***** Supplied records

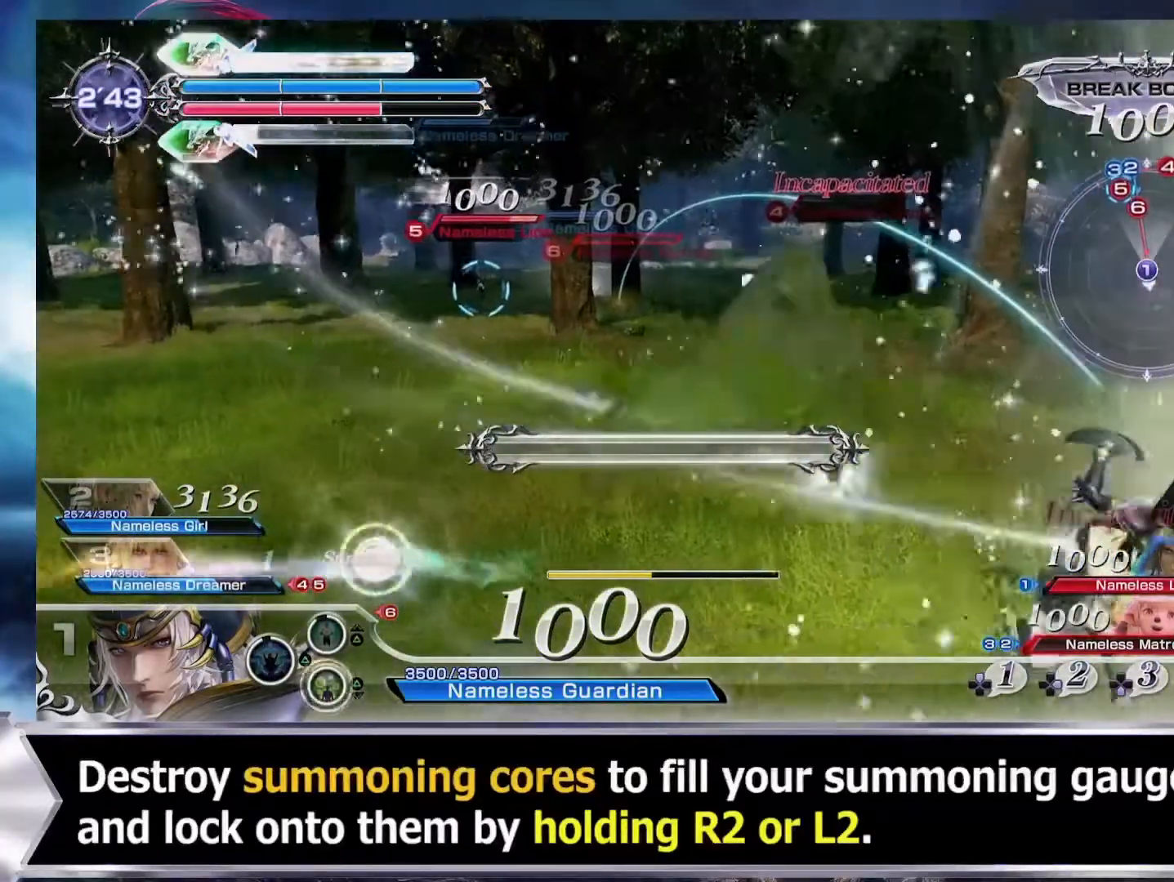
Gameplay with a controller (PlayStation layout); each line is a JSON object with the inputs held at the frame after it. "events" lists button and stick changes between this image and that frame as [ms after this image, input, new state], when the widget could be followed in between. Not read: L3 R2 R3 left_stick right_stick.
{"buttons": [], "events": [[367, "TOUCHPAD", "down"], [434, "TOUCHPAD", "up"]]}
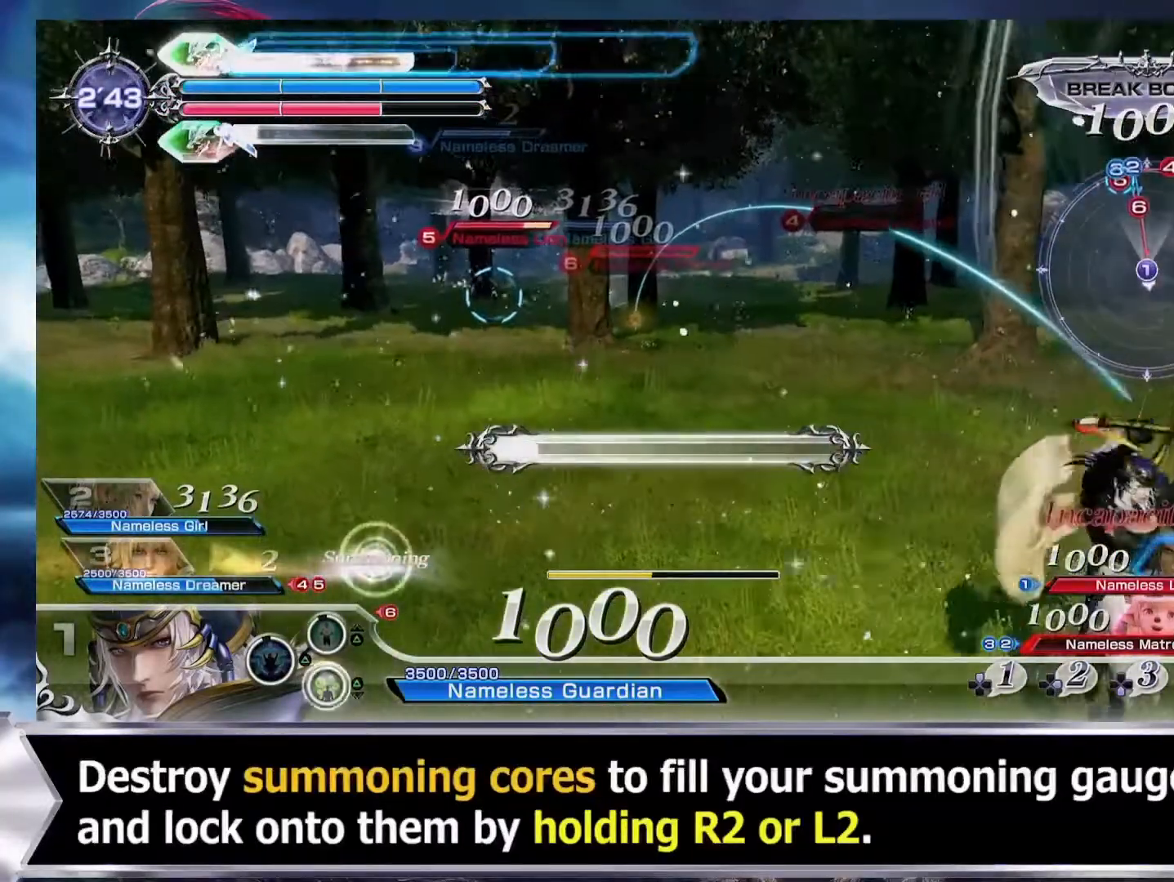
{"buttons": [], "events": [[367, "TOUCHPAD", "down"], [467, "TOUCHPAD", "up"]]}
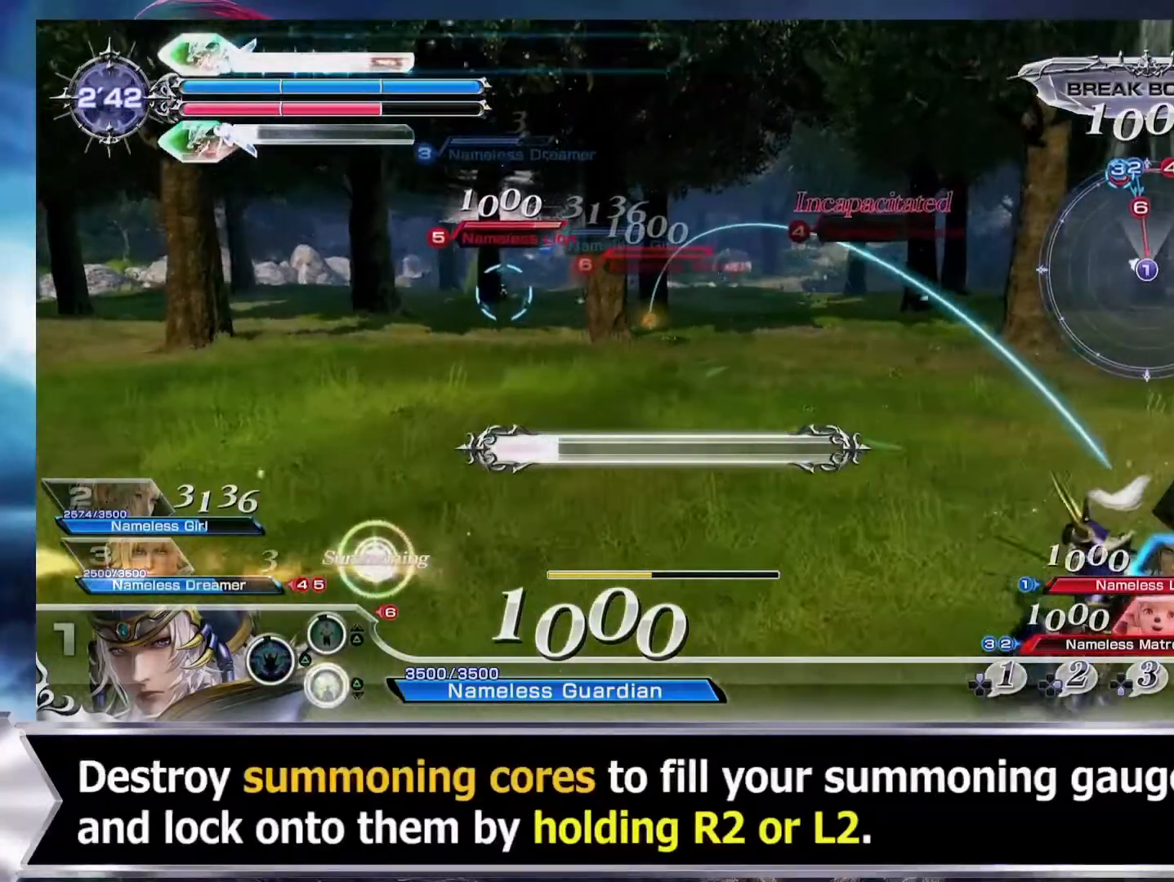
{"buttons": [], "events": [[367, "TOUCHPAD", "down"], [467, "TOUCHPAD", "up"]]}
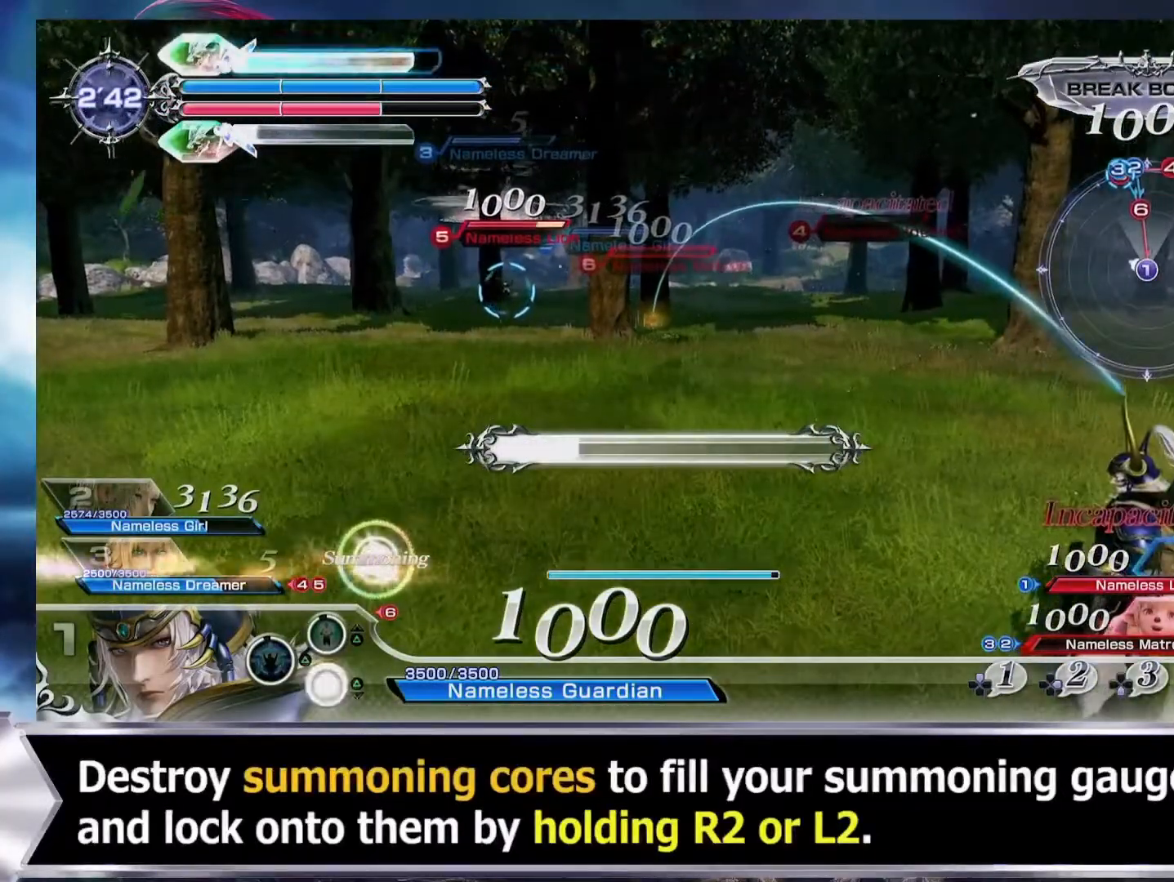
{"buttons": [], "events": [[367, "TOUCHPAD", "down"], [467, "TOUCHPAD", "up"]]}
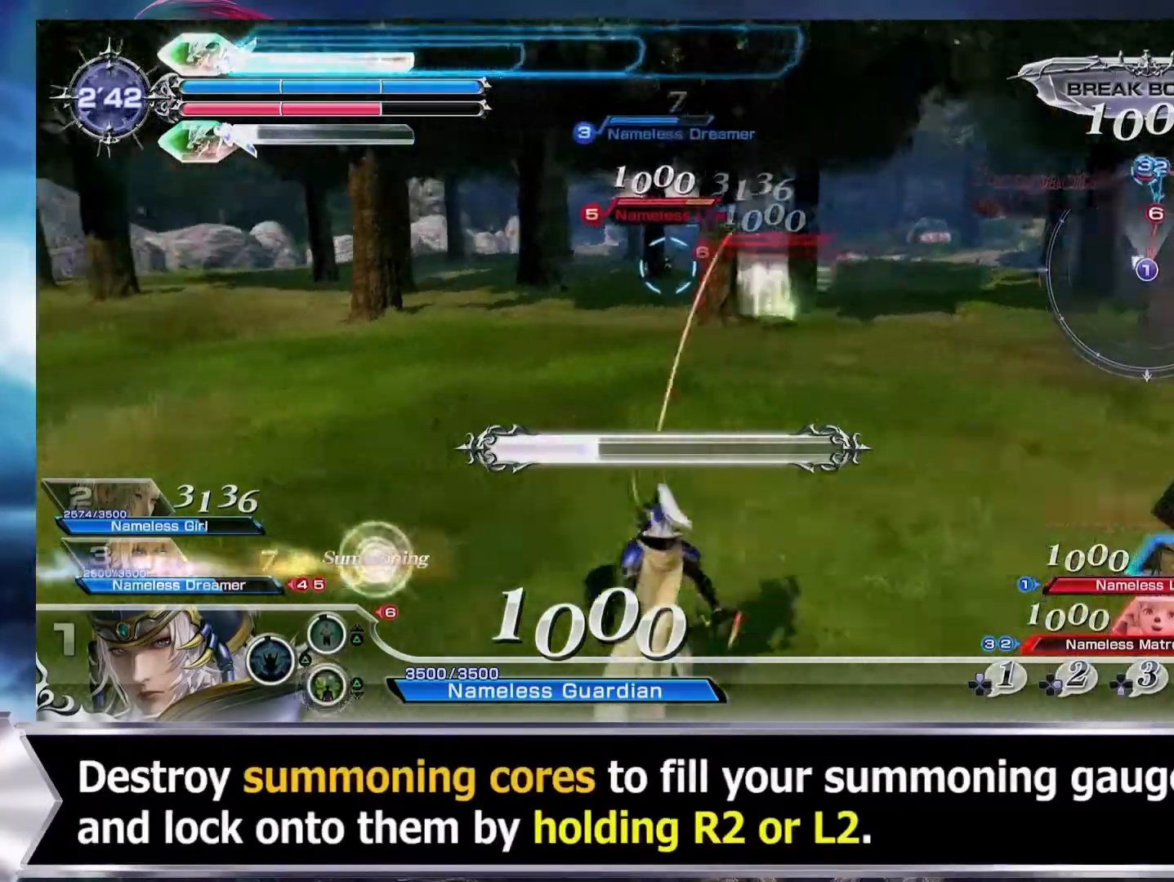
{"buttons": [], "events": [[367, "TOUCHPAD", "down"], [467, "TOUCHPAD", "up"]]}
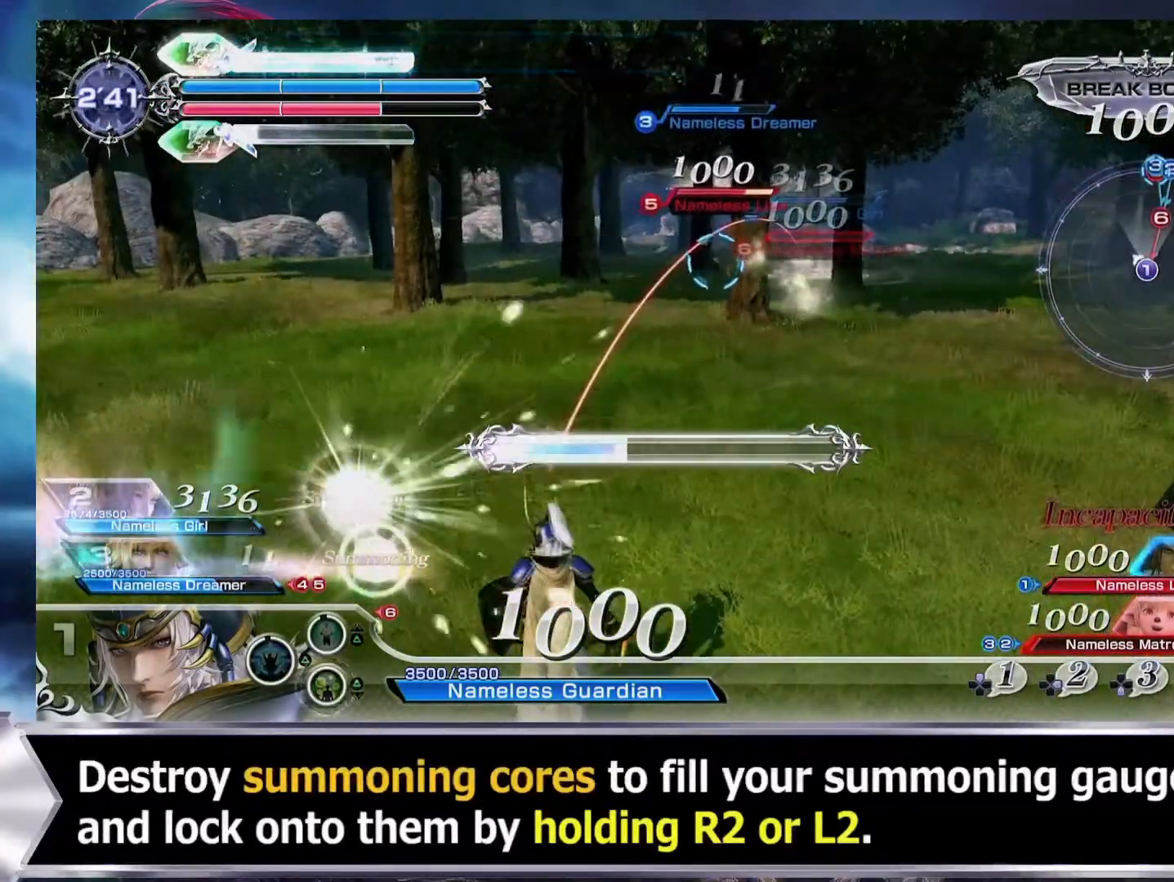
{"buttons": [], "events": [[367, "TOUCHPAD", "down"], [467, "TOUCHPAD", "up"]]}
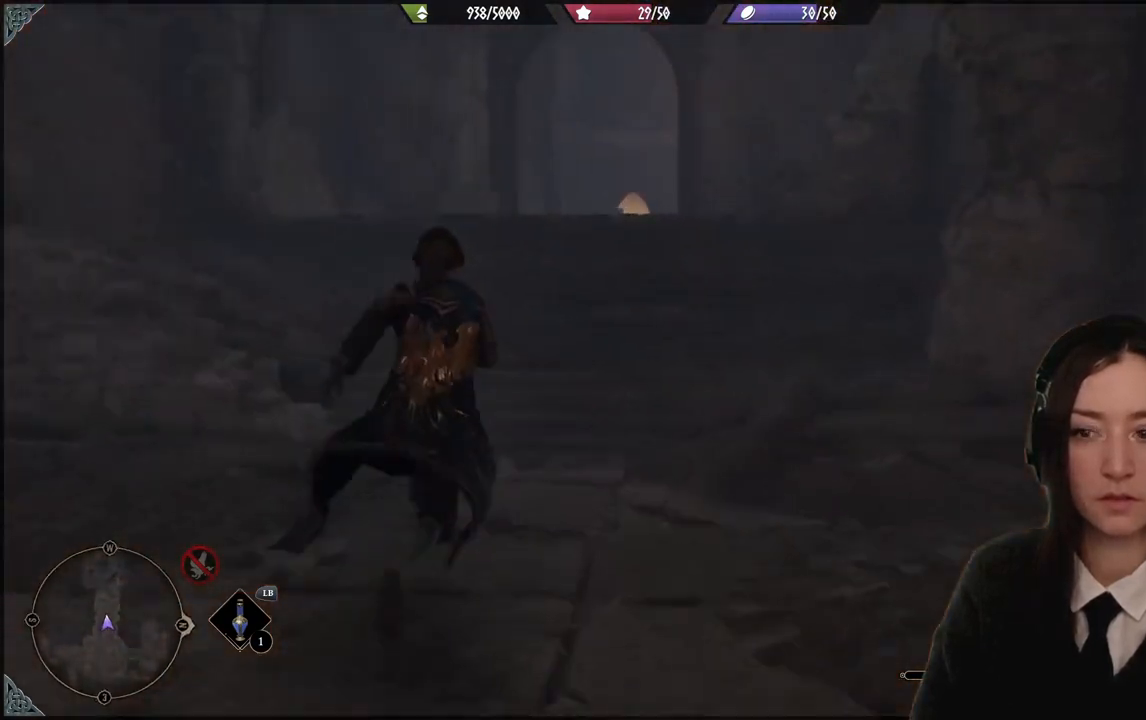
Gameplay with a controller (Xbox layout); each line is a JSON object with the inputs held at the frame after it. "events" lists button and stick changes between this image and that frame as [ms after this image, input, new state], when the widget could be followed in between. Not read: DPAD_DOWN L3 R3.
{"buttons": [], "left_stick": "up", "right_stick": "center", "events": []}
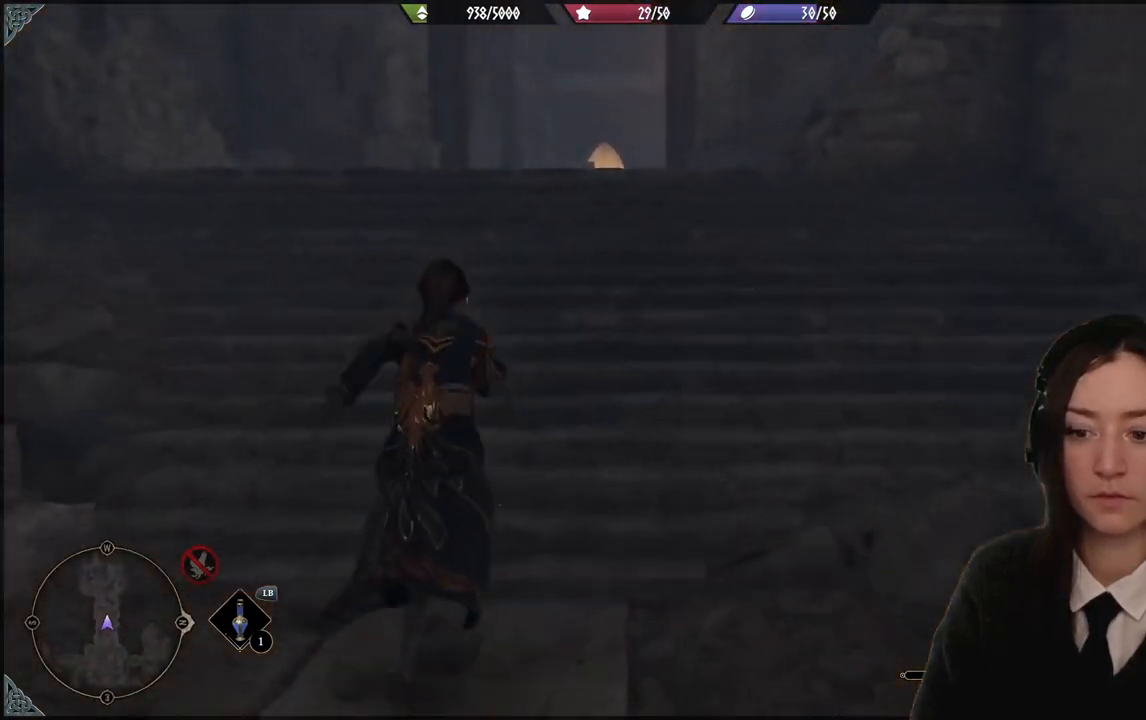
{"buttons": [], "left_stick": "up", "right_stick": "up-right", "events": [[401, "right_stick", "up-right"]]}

**********

Work task
All of the lines above must be repeated without alteration, though the pictures are to be excluded.

Response to this task
Gameplay with a controller (PlayStation layout); each line is a JSON object with the inputs held at the frame after it. "events" lists button and stick changes between this image and that frame as [ms after this image, input, new state], when the widget could be followed in between. Not read: L3 R2 R3 left_stick right_stick.
{"buttons": [], "events": [[367, "TOUCHPAD", "down"], [434, "TOUCHPAD", "up"]]}
{"buttons": [], "events": [[367, "TOUCHPAD", "down"], [467, "TOUCHPAD", "up"]]}
{"buttons": [], "events": [[367, "TOUCHPAD", "down"], [467, "TOUCHPAD", "up"]]}
{"buttons": [], "events": [[367, "TOUCHPAD", "down"], [467, "TOUCHPAD", "up"]]}
{"buttons": [], "events": [[367, "TOUCHPAD", "down"], [467, "TOUCHPAD", "up"]]}
{"buttons": [], "events": [[367, "TOUCHPAD", "down"], [467, "TOUCHPAD", "up"]]}
Gameplay with a controller (Xbox layout); each line is a JSON object with the inputs held at the frame after it. "events" lists button and stick changes between this image and that frame as [ms after this image, input, new state], when the widget could be followed in between. Not read: DPAD_DOWN L3 R3.
{"buttons": [], "left_stick": "up", "right_stick": "center", "events": []}
{"buttons": [], "left_stick": "up", "right_stick": "up-right", "events": [[401, "right_stick", "up-right"]]}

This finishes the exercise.